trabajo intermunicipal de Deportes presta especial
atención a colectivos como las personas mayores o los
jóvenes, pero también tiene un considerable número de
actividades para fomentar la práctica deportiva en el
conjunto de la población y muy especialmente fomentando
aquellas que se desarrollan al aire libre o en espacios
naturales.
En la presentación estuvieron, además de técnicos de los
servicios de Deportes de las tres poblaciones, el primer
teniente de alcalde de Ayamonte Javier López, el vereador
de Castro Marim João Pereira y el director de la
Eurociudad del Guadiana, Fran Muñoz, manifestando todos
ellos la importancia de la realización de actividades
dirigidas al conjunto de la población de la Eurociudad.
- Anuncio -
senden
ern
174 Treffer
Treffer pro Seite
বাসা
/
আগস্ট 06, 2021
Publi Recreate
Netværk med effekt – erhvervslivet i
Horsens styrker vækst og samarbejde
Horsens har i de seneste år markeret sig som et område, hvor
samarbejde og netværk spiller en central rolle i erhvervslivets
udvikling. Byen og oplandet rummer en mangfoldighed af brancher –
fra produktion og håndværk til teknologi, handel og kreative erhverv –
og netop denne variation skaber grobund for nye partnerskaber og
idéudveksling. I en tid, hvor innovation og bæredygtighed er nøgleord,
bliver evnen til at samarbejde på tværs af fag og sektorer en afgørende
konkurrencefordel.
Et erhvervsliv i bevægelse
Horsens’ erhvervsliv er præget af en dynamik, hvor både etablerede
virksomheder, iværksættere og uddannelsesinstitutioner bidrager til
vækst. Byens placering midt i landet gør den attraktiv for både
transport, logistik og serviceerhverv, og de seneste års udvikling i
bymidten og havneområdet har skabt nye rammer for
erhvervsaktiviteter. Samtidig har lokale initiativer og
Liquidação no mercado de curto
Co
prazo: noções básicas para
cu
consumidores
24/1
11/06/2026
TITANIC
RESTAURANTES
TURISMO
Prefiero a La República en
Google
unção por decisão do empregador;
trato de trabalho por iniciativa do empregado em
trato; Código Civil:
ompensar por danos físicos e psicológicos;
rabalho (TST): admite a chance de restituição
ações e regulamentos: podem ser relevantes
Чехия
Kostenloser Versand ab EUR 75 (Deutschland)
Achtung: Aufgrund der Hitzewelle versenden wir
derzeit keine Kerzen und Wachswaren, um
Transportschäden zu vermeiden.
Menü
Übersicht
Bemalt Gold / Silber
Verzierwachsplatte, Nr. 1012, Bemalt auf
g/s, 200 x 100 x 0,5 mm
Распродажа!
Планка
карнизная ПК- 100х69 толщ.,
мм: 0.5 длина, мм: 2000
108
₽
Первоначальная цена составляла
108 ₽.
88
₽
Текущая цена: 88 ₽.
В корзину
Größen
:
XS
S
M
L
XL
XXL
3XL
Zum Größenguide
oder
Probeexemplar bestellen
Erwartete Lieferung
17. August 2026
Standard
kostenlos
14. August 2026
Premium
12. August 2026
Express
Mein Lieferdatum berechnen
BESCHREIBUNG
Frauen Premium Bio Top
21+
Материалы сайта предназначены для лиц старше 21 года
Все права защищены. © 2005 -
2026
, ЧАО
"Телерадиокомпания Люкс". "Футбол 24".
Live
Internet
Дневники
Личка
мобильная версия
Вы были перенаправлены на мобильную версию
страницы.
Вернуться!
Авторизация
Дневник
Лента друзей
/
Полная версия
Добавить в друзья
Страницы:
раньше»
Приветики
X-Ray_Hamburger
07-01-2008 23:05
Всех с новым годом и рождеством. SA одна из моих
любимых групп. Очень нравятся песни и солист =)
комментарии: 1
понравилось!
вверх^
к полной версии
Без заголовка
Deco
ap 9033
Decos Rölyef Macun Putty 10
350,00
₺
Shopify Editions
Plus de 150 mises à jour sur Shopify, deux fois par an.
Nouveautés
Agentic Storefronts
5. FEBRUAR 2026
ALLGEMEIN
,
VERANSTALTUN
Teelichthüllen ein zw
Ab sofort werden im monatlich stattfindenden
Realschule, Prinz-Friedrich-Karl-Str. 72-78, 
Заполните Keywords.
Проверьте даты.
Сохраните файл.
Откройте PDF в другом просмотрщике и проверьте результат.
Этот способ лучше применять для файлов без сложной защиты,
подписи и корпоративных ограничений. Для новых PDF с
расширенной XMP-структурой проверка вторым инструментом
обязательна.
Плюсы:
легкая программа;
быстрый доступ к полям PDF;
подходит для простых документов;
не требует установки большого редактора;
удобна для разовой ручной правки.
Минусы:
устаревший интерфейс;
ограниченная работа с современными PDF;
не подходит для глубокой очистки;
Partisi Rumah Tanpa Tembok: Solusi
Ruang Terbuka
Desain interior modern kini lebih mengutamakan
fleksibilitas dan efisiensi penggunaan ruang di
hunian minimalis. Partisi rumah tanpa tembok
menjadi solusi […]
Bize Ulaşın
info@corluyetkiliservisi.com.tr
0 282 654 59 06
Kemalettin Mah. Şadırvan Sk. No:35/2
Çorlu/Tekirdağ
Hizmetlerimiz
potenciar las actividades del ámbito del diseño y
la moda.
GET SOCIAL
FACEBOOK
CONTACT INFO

• Work instructions: Report every line above that contains the word "Deportes".

• Written answer:
trabajo intermunicipal de Deportes presta especial
servicios de Deportes de las tres poblaciones, el primer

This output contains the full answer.